* [Required task]:
Put every line of the records below into a numbered list. Skip blank lines and leave out the pictures.
START Data for this task
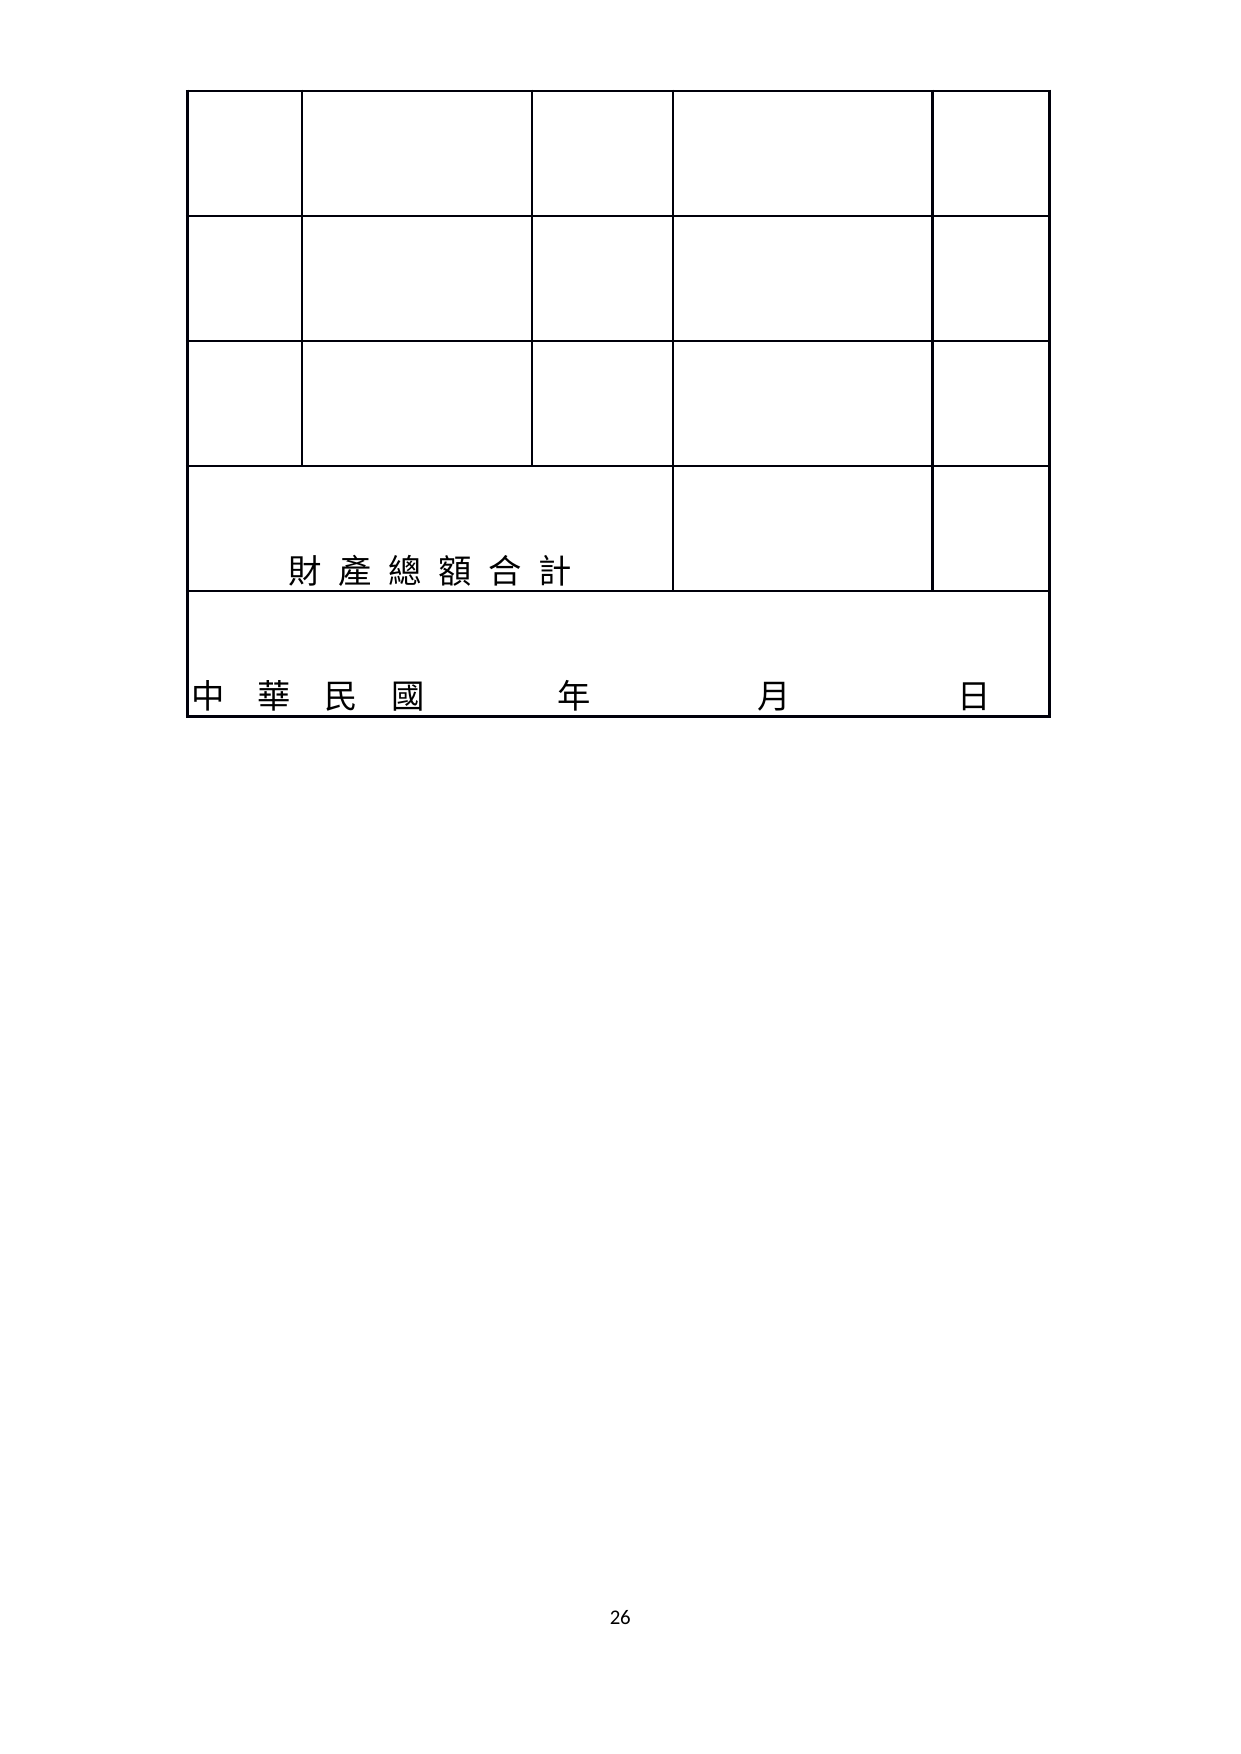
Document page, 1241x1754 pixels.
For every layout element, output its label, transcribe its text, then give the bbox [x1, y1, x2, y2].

table_cell [674, 342, 931, 464]
table_cell [533, 342, 672, 464]
table_cell [303, 92, 531, 214]
table_cell [189, 217, 301, 339]
table_cell [189, 92, 301, 214]
table_cell [303, 217, 531, 339]
table_cell [189, 342, 301, 464]
table_cell [674, 92, 931, 214]
table_cell [303, 342, 531, 464]
table_cell [934, 92, 1048, 214]
table_cell [533, 92, 672, 214]
table_cell [674, 217, 931, 339]
table_cell [533, 217, 672, 339]
table_cell 財 產 總 額 合 計 [189, 467, 672, 589]
table_cell [934, 467, 1048, 589]
table_cell [934, 342, 1048, 464]
table_cell [674, 467, 931, 589]
table_cell 中 華 民 國 年 月 日 [189, 592, 1048, 714]
table_cell [934, 217, 1048, 339]
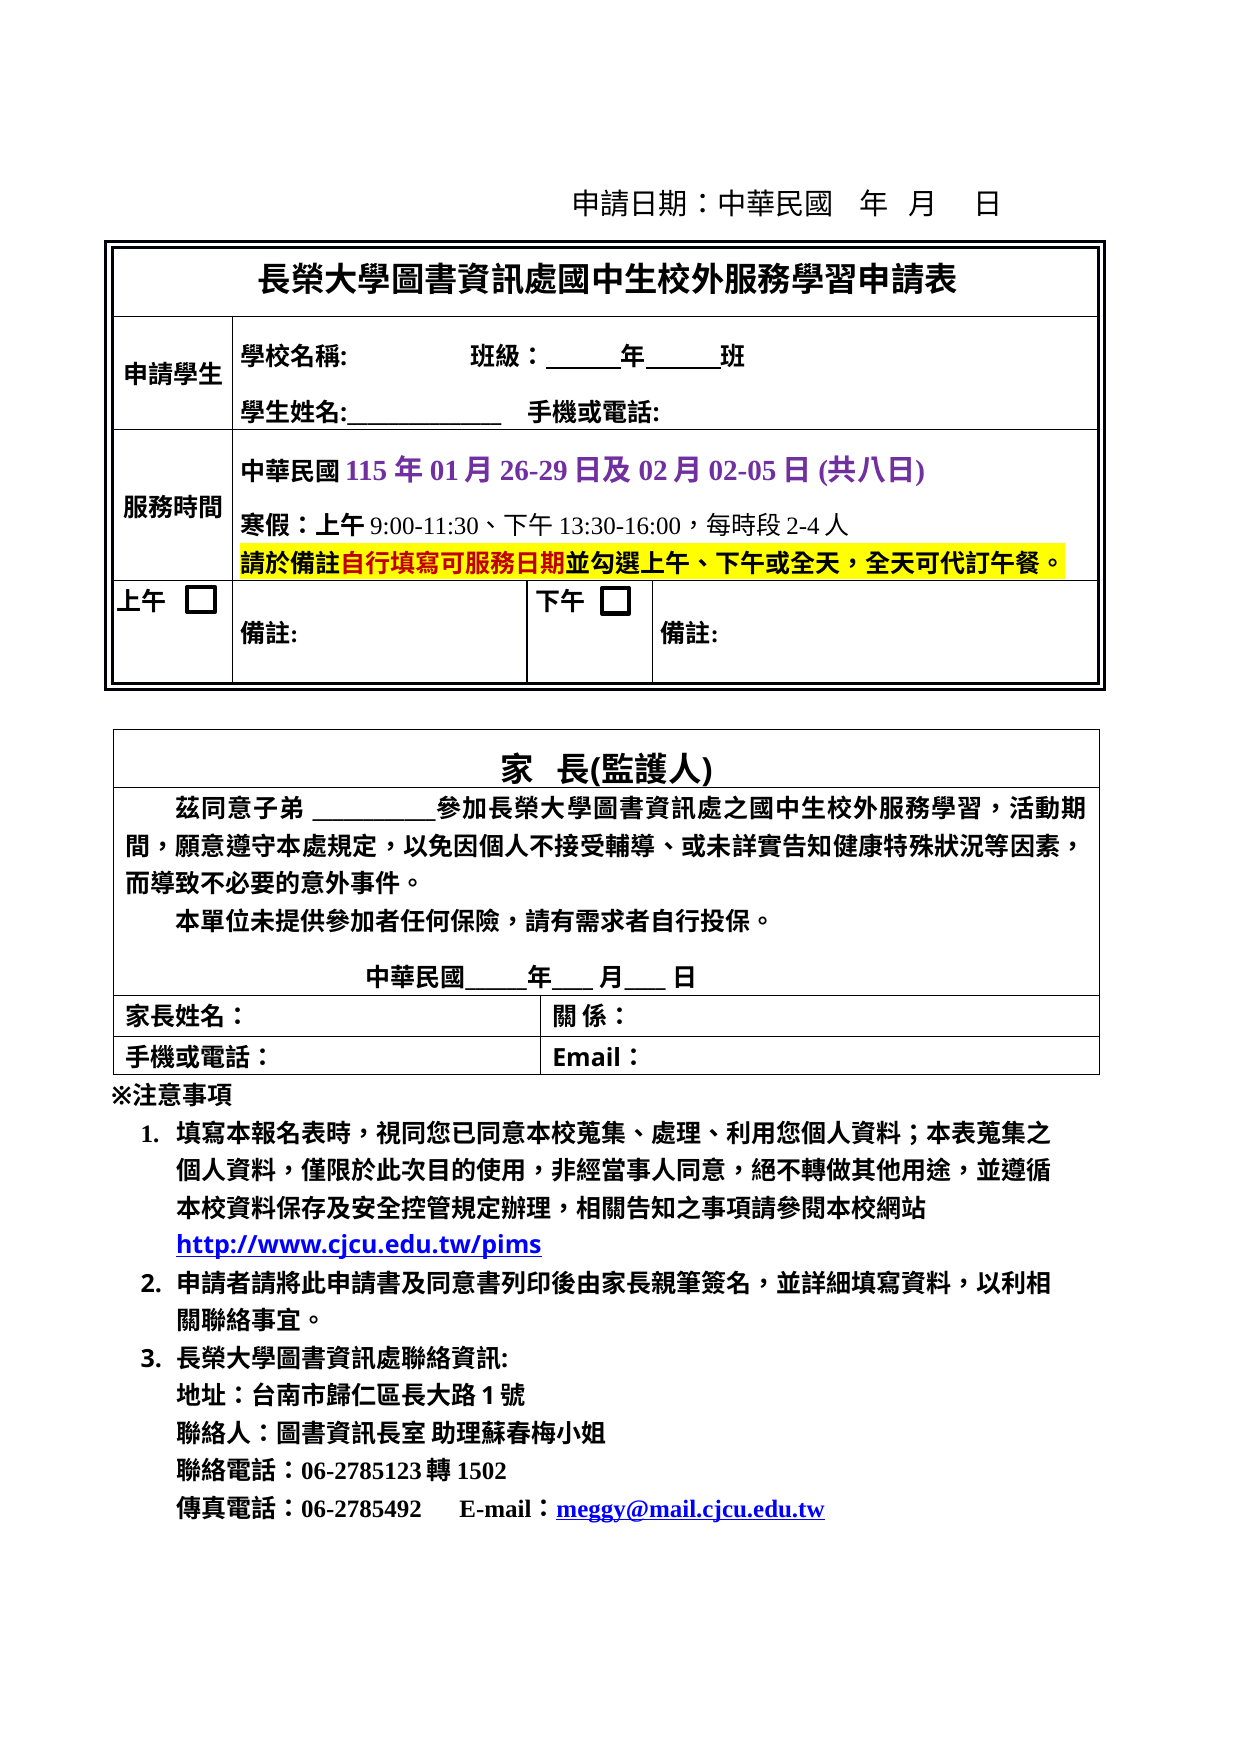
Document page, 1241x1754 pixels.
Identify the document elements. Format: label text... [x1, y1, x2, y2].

table_cell 關 係： [541, 996, 1099, 1036]
list 聯絡電話：06-2785123轉1502 [140, 1450, 1053, 1488]
table_header 長榮大學圖書資訊處國中生校外服務學習申請表 [109, 243, 1101, 316]
list 傳真電話：06-2785492 E-mail：meggy@mail.cjcu.edu.tw [140, 1488, 1053, 1525]
table_cell 中華民國115 年01月26-29日及 02月02-05日 (共八日) 寒假：上午9:00-11:30、下午13:30-16:00，每時段2-4人 請於備註自行填寫可服務日期並勾選上午、下午或全天，全天可代訂午餐。 [233, 430, 1097, 580]
list 填寫本報名表時，視同您已同意本校蒐集、處理、利用您個人資料；本表蒐集之個人資料，僅限於此次目的使用，非經當事人同意，絕不轉做其他用途，並遵循本校資料保存及安全控管規定辦理，相關告知之事項請參閱本校網站 http://www.cjcu.edu.tw/pims [140, 1113, 1053, 1263]
table_cell 家長姓名： [114, 996, 540, 1036]
table_cell Email： [541, 1037, 1099, 1074]
table_header 家 長(監護人) 長同意書 [114, 730, 1099, 787]
table_cell 上午 [114, 581, 232, 682]
table_cell 學校名稱: 班級： 年 班 學生姓名:_______________ 手機或電話: [233, 317, 1097, 429]
table_cell 申請學生 [114, 317, 232, 429]
table_cell 服務時間 [114, 430, 232, 580]
text ※注意事項 [111, 1075, 1053, 1113]
list 長榮大學圖書資訊處聯絡資訊: [140, 1338, 1053, 1375]
list 聯絡人：圖書資訊長室 助理蘇春梅小姐 [140, 1413, 1053, 1450]
table_cell 下午 [528, 581, 652, 682]
list 地址：台南市歸仁區長大路1號 [140, 1375, 1053, 1413]
table_cell 備註: [233, 581, 526, 682]
table_cell 茲同意子弟 ____________參加長榮大學圖書資訊處之國中生校外服務學習，活動期間，願意遵守本處規定，以免因個人不接受輔導、或未詳實告知健康特殊狀況等因素，而導致不必要的意外事件。 本單位未提供參加者任何保險，請有需求者自行投保。 中華民國______年____ 月____ 日 [114, 788, 1099, 994]
text 申請日期：中華民國 年 月 日 [187, 164, 1002, 239]
table_cell 手機或電話： [114, 1037, 540, 1074]
table_cell 備註: [653, 581, 1097, 682]
list 申請者請將此申請書及同意書列印後由家長親筆簽名，並詳細填寫資料，以利相關聯絡事宜。 [140, 1263, 1053, 1338]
END Data for this task
* [Task output]:
1. Document page, 1241x1754 pixels.
2. For every layout element, output its label, transcribe its text, then give the bbox [x1, y1, x2, y2].
3. table_cell [674, 342, 931, 464]
4. table_cell [533, 342, 672, 464]
5. table_cell [303, 92, 531, 214]
6. table_cell [189, 217, 301, 339]
7. table_cell [189, 92, 301, 214]
8. table_cell [303, 217, 531, 339]
9. table_cell [189, 342, 301, 464]
10. table_cell [674, 92, 931, 214]
11. table_cell [303, 342, 531, 464]
12. table_cell [934, 92, 1048, 214]
13. table_cell [533, 92, 672, 214]
14. table_cell [674, 217, 931, 339]
15. table_cell [533, 217, 672, 339]
16. table_cell 財 產 總 額 合 計 [189, 467, 672, 589]
17. table_cell [934, 467, 1048, 589]
18. table_cell [934, 342, 1048, 464]
19. table_cell [674, 467, 931, 589]
20. table_cell 中 華 民 國 年 月 日 [189, 592, 1048, 714]
21. table_cell [934, 217, 1048, 339]
22. Document page, 1241x1754 pixels.
23. Identify the document elements. Format: label text... [x1, y1, x2, y2].
24. table_cell 關 係： [541, 996, 1099, 1036]
25. list 聯絡電話：06-2785123轉1502 [140, 1450, 1053, 1488]
26. table_header 長榮大學圖書資訊處國中生校外服務學習申請表 [109, 243, 1101, 316]
27. list 傳真電話：06-2785492 E-mail：meggy@mail.cjcu.edu.tw [140, 1488, 1053, 1525]
28. table_cell 中華民國115 年01月26-29日及 02月02-05日 (共八日) 寒假：上午9:00-11:30、下午13:30-16:00，每時段2-4人 請於備註自行填寫可服務日期並勾選上午、下午或全天，全天可代訂午餐。 [233, 430, 1097, 580]
29. list 填寫本報名表時，視同您已同意本校蒐集、處理、利用您個人資料；本表蒐集之個人資料，僅限於此次目的使用，非經當事人同意，絕不轉做其他用途，並遵循本校資料保存及安全控管規定辦理，相關告知之事項請參閱本校網站 http://www.cjcu.edu.tw/pims [140, 1113, 1053, 1263]
30. table_cell 家長姓名： [114, 996, 540, 1036]
31. table_cell Email： [541, 1037, 1099, 1074]
32. table_header 家 長(監護人) 長同意書 [114, 730, 1099, 787]
33. table_cell 上午 [114, 581, 232, 682]
34. table_cell 學校名稱: 班級： 年 班 學生姓名:_______________ 手機或電話: [233, 317, 1097, 429]
35. table_cell 申請學生 [114, 317, 232, 429]
36. table_cell 服務時間 [114, 430, 232, 580]
37. text ※注意事項 [111, 1075, 1053, 1113]
38. list 長榮大學圖書資訊處聯絡資訊: [140, 1338, 1053, 1375]
39. list 聯絡人：圖書資訊長室 助理蘇春梅小姐 [140, 1413, 1053, 1450]
40. table_cell 下午 [528, 581, 652, 682]
41. list 地址：台南市歸仁區長大路1號 [140, 1375, 1053, 1413]
42. table_cell 備註: [233, 581, 526, 682]
43. table_cell 茲同意子弟 ____________參加長榮大學圖書資訊處之國中生校外服務學習，活動期間，願意遵守本處規定，以免因個人不接受輔導、或未詳實告知健康特殊狀況等因素，而導致不必要的意外事件。 本單位未提供參加者任何保險，請有需求者自行投保。 中華民國______年____ 月____ 日 [114, 788, 1099, 994]
44. text 申請日期：中華民國 年 月 日 [187, 164, 1002, 239]
45. table_cell 手機或電話： [114, 1037, 540, 1074]
46. table_cell 備註: [653, 581, 1097, 682]
47. list 申請者請將此申請書及同意書列印後由家長親筆簽名，並詳細填寫資料，以利相關聯絡事宜。 [140, 1263, 1053, 1338]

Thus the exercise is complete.